Eventually I will be gutting my hall bath.  It's baically a 10x10 room divided into to 5x5's.  First has just the vanity and the second with a regular door has a standard tub and toilet.  I get the feeliing there is not enough clearance at the ends of the tub to tip the tub up on end to get it out and not enough to pivot it horizontally to get clearance to turn it flat either.  Am I correct or if I hold my tongue just the right way it will come out?
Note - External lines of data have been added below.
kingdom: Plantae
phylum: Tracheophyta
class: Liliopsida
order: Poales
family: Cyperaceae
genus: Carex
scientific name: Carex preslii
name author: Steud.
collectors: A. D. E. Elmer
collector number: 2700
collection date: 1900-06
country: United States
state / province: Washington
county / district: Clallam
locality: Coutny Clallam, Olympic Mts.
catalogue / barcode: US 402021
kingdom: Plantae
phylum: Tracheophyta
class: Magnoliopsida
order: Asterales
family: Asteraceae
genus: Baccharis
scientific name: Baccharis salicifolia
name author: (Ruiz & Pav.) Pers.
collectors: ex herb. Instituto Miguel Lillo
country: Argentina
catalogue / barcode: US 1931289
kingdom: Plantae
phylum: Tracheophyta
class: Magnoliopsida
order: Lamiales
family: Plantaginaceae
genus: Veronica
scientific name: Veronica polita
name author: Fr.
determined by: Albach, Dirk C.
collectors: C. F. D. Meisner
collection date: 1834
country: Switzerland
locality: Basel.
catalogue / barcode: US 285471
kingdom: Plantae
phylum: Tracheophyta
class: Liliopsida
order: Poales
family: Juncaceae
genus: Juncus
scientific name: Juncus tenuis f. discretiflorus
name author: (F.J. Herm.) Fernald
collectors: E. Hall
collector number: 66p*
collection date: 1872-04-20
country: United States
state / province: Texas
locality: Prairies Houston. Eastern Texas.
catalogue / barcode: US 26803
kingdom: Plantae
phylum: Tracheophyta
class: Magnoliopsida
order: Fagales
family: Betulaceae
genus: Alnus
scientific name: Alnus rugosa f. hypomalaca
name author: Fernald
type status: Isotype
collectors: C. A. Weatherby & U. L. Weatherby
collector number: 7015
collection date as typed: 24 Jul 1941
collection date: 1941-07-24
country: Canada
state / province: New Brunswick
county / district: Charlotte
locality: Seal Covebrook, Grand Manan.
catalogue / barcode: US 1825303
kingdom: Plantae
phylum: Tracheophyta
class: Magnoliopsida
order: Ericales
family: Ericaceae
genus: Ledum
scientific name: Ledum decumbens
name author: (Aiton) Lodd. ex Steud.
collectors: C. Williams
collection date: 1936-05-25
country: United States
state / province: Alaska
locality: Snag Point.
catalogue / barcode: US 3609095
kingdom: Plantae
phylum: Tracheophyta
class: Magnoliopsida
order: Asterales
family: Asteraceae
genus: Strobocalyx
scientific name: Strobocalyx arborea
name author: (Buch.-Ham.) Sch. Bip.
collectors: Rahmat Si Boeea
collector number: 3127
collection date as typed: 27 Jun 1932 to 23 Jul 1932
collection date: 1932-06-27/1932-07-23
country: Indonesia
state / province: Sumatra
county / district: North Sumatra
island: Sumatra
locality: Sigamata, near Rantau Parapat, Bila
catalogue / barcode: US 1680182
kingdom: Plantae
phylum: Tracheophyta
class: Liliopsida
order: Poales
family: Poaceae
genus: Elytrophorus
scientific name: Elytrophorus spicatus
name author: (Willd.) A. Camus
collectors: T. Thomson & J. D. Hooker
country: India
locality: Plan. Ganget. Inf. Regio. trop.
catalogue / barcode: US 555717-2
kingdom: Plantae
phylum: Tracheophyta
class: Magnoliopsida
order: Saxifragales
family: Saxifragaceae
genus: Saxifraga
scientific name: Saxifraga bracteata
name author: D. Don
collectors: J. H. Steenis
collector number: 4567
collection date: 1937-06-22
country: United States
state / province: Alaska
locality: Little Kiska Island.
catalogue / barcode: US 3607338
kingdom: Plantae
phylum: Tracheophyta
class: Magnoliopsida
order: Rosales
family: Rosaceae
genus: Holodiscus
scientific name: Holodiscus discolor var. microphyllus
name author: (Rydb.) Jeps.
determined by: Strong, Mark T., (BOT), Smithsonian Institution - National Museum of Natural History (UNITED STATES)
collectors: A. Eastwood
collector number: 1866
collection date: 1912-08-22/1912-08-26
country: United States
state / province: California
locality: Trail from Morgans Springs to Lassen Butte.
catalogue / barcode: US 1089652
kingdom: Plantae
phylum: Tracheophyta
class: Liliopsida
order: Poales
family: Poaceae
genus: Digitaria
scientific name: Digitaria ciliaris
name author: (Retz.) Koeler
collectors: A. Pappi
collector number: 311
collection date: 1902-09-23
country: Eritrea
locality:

And th new one go in?  If my suspicions are correct what next?

Thanks!
Randy


----------



## TxBuilder (May 5, 2010)

Can you post a pic of it?


----------



## Redwood (May 5, 2010)

Only Stanley Knows...


----------



## Tazman (May 5, 2010)

Ok assuming I did this correctly there should be pic here.  This is looking in to the tub area from the vanity section.  Once I pull down the tile and drywall, will the tub be able to tip up on end to slide out the doors or are the walls built after the but and too snug? 

Thanks!
Randy


----------



## inspectorD (May 6, 2010)

Looks like it. Fiberglass?
What Stanley is saying is measure the tub...how deep is it ? It really looks like a standard 20 inch tub...or is that 18 inches...maybe 16.....I don't know , so you get to measure it. Then measure the door width with the door off, it may fit.
You will also need to take the plumbing apart under the tub...this includes the trap and tailpiece.
If all else fails...a sawzall will cut it into pieces, and buy a tub that fits through the door.
Good luck.


----------



## Tazman (May 6, 2010)

Tub is 20yrs old  porcelain over steel.  60x29by18.  Doorway with stops is 27.  I can get to the underside if needed  via the crawl space to disconnect the drain etc.  So if I understand correctly by InspecetorD's reply of 'sure'  the tub will have enuf clearance to stand it vertically so I can slide it out the door?  If so that would be great!  I had heard elsewhere it would be too tight and not stand up which started me thinking of what if...
thx
Randy


----------



## majakdragon (May 6, 2010)

Good luck with this project. If the tub length is "wall to wall", it will be all but impossible to stand it up for removal. Betting it was installed before the wall with the door was.


----------



## Tazman (May 6, 2010)

Thanks majakdragon.  Exactly what I was fearing.  So I guess I have two options.   Leave the tub and maybe some day have it refinished (not my preference.  Or the end wall (back?) is the closet in a bedroom.  I could cut out the closet drywall, cut a stud and slide the tubs in/out and fix the wall.  I can't wait to tell the 'boss' the good news!

Thanks!
Randy


----------



## Redwood (May 6, 2010)

Yup I think Stanley says it's next to impossible...


----------



## inspectorD (May 6, 2010)

There is also the ol sledgehammer to the tub...cover it with a towel,saftey glasses on and gloves....and whack away. It makes a he$$ of a mess and sharp shards fly everywhere...but that's the way the rest of us do it.


----------



## majakdragon (May 7, 2010)

Cutting or smashing the old tub is fine, but will not help with the installation of the new unit.


----------



## Redwood (May 7, 2010)

Also steel tubs don't smash as easily as cast iron tubs.

As majakdragon stated you still have to get the new tub in place.


----------